Set tasks:
a - Answer these questions using the passage about Dr. Scott.
(i) How old was Dr. Scott when he died?
(ii) How much money did his telethon raise for the Los Angeles Central Library?
(iii) Which horse did John T. Jones buy from Dr. Scott?
b - Rewrite everything in the passage about Dr. Scott from "Dr. Scott died" down to "money was raised.", putting "church" in place of "congregation".
— Start of Extract to read —
Dr. Scott died Feb. 21 as the result of a stroke. The cigar smoking pastor of the Los Angeles University Cathedral was 75.

It was reported that his Protestant congregation of more than 15,000 members raised millions of dollars, mostly through satellite television broadcasts. On those broadcasts Dr. Scott employed many different methods to entice viewers to donate money. Sometimes he would preach. Sometimes he would demand they send money. Sometimes he would sing - one of his quirky songs being a tune called "Killing Piss Ants For Jesus." Other times he would just sit there puffing his cigar and letting viewers know he wasn’t going to say anything until the phones started ringing and a certain amount of money was raised.

While Dr. Scott lived a lavish life style he was also very charitable. An Associated Press story noted that he had organized a telethon and raised $2 million for the Los Angeles Central Library. Just a few years ago he gave $20,000 to save the Museum in Black, a museum which housed some 5,000 items from the slave and civil rights eras.

Dr. Scott was also very generous when it came to the horse business.

"He underwrote a lot of shows on the west coast when he was in the business," said John T. Jones who showed several champions for Dr. Scott and eventually bought The King Of Highpoint from him. "He did a lot of things people didn’t know about. He was also fond of helping a horse trainer."
— End of Extract to read —
— Start of Data entries —
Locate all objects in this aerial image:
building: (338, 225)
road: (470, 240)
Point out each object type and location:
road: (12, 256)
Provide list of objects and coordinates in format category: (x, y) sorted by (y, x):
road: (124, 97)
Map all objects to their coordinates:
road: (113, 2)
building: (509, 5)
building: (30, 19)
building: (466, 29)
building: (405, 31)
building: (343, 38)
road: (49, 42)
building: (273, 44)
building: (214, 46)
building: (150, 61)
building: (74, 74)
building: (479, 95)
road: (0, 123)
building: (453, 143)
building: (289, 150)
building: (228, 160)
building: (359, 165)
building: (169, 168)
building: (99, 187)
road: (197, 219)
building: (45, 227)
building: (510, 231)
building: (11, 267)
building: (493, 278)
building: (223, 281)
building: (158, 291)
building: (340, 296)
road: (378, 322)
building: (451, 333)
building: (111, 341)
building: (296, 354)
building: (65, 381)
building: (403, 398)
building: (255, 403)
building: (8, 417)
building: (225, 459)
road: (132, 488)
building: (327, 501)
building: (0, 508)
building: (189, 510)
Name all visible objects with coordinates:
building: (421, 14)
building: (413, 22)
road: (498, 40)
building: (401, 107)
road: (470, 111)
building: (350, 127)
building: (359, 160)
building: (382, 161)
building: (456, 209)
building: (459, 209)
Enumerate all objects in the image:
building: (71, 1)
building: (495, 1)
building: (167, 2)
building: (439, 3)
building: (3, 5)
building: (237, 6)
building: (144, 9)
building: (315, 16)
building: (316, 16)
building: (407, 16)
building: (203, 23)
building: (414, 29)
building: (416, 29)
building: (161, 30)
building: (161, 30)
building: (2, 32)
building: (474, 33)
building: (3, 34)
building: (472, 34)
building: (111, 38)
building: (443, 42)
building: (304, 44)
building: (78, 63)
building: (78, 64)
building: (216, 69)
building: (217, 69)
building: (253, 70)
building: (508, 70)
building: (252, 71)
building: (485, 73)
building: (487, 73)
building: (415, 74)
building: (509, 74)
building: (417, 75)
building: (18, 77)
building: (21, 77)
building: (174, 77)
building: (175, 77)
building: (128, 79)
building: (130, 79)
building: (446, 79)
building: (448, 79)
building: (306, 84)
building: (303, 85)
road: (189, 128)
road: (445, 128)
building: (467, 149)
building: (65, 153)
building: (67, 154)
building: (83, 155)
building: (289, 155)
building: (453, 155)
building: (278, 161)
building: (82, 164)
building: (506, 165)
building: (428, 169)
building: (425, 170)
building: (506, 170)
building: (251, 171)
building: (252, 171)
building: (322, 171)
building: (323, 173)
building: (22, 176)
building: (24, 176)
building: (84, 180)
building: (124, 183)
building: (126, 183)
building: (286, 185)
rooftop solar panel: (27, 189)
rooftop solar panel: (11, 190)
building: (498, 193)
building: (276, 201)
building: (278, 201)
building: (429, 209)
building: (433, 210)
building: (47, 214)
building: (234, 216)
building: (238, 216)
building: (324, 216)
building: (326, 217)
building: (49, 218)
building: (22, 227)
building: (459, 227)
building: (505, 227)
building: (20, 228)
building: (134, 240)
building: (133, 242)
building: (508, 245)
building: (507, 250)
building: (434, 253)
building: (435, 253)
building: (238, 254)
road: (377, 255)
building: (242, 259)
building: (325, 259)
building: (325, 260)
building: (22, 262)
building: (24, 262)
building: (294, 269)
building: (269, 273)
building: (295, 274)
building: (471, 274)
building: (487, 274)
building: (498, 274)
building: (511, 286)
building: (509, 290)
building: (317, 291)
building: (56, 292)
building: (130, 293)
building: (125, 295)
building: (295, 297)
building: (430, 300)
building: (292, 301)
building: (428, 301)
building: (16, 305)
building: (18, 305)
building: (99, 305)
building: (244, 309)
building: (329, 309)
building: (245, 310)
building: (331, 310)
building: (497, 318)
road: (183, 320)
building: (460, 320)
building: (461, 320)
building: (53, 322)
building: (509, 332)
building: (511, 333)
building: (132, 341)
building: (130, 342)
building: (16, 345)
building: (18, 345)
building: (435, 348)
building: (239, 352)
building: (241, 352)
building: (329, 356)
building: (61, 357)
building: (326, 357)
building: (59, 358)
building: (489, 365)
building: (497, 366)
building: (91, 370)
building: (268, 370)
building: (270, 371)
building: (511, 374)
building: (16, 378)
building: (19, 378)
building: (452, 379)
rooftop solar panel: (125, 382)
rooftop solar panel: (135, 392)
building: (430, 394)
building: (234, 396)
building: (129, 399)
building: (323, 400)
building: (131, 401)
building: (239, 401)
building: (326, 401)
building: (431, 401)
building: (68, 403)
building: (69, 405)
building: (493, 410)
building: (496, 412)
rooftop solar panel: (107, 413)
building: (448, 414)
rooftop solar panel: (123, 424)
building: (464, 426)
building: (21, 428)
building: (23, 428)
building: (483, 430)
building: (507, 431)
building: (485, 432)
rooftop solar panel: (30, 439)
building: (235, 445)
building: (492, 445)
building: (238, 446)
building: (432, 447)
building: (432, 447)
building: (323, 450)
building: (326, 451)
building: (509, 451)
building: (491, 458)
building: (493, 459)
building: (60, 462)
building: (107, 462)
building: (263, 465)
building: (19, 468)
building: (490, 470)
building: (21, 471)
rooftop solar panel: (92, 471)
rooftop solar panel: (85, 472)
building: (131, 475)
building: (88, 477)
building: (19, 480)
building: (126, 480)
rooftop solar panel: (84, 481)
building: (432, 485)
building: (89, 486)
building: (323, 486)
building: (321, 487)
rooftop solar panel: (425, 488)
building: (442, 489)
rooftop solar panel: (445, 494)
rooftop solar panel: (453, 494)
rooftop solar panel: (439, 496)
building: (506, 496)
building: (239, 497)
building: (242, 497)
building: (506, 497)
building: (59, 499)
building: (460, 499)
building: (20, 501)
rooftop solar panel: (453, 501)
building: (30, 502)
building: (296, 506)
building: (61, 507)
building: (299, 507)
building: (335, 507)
— End of Data entries —
Answers for this exercise:
a -
(i) 75
(ii) $2 million
(iii) The King Of Highpoint

b -
Dr. Scott died Feb. 21 as the result of a stroke. The cigar smoking pastor of the Los Angeles University Cathedral was 75.

It was reported that his Protestant church of more than 15,000 members raised millions of dollars, mostly through satellite television broadcasts. On those broadcasts Dr. Scott employed many different methods to entice viewers to donate money. Sometimes he would preach. Sometimes he would demand they send money. Sometimes he would sing - one of his quirky songs being a tune called "Killing Piss Ants For Jesus." Other times he would just sit there puffing his cigar and letting viewers know he wasn’t going to say anything until the phones started ringing and a certain amount of money was raised.